### PROBLEM STATEMENT
Find each line in the rows below that contains the string "track". Copy out those lines.

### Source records
#####

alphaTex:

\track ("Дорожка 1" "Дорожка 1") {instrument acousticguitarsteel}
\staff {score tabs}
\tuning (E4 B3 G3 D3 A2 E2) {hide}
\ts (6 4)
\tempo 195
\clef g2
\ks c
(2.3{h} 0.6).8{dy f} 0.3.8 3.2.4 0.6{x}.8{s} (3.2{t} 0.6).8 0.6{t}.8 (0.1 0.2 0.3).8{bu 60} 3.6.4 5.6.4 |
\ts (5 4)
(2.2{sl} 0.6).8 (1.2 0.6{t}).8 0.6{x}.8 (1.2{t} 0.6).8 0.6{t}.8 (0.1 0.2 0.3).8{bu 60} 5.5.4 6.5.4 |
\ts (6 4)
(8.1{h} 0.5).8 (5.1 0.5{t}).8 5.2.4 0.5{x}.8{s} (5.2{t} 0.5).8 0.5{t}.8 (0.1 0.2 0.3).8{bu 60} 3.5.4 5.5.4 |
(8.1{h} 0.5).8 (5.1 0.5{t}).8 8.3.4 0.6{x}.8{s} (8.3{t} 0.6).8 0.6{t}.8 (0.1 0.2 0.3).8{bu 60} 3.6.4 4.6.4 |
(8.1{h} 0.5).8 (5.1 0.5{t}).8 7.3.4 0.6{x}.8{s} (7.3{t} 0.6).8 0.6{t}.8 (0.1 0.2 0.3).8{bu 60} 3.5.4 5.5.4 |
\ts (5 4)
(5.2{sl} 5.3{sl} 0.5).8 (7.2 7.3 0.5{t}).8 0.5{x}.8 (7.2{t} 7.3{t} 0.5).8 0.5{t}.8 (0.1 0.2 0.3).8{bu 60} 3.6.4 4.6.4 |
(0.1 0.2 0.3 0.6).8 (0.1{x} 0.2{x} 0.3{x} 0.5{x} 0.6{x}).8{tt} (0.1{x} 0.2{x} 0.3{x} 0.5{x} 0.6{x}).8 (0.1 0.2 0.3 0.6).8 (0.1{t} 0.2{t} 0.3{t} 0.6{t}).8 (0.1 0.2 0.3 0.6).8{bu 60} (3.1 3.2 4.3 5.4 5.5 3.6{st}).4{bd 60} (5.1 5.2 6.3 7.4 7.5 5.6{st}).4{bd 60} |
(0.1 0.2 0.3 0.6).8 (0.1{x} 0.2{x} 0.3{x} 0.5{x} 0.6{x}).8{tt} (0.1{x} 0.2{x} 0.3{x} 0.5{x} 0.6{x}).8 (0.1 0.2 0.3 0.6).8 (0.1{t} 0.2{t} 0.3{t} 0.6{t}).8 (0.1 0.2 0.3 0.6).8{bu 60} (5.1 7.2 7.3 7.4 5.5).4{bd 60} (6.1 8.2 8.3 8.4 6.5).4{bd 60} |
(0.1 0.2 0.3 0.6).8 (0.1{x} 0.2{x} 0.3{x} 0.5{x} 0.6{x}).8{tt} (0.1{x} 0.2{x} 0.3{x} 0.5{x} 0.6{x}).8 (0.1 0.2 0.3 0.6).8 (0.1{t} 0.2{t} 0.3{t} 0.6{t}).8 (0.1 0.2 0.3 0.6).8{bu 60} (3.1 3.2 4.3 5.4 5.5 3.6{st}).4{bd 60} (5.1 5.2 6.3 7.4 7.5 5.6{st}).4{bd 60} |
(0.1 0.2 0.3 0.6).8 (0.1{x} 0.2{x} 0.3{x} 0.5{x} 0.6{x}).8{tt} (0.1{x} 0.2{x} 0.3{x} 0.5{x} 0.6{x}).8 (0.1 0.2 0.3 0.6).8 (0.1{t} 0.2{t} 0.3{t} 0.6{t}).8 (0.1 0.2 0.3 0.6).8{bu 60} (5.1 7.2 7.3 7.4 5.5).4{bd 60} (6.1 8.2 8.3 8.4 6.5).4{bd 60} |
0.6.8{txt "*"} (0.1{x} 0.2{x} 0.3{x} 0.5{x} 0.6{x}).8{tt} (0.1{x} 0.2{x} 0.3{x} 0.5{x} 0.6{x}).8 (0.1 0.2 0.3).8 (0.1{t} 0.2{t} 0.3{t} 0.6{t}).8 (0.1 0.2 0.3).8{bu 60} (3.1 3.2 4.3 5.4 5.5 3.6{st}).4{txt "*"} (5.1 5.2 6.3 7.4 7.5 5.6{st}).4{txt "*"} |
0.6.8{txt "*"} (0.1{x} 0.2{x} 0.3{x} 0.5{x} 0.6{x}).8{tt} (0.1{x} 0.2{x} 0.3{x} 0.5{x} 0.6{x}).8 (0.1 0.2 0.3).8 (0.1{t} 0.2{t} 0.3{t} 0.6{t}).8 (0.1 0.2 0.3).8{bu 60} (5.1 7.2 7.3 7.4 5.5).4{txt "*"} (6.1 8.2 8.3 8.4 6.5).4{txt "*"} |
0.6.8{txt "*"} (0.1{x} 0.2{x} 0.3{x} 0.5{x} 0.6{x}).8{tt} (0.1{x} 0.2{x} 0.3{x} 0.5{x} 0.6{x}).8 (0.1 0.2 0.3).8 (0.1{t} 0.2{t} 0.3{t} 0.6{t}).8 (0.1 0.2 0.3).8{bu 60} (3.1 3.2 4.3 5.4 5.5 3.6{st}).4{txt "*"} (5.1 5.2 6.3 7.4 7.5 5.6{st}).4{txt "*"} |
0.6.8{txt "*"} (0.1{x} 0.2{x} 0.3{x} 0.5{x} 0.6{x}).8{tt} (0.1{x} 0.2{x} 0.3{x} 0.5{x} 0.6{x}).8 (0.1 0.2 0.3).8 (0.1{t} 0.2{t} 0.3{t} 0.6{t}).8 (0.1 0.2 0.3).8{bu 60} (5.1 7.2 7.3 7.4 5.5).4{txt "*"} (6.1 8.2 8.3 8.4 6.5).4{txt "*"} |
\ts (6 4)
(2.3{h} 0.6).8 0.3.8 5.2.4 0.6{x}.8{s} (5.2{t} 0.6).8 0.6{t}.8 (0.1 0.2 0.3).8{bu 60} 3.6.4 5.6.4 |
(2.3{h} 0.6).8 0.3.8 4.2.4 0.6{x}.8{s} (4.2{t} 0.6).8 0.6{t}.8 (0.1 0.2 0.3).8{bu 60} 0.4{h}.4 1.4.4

#####

### SOLUTION
\track ("Дорожка 1" "Дорожка 1") {instrument acousticguitarsteel}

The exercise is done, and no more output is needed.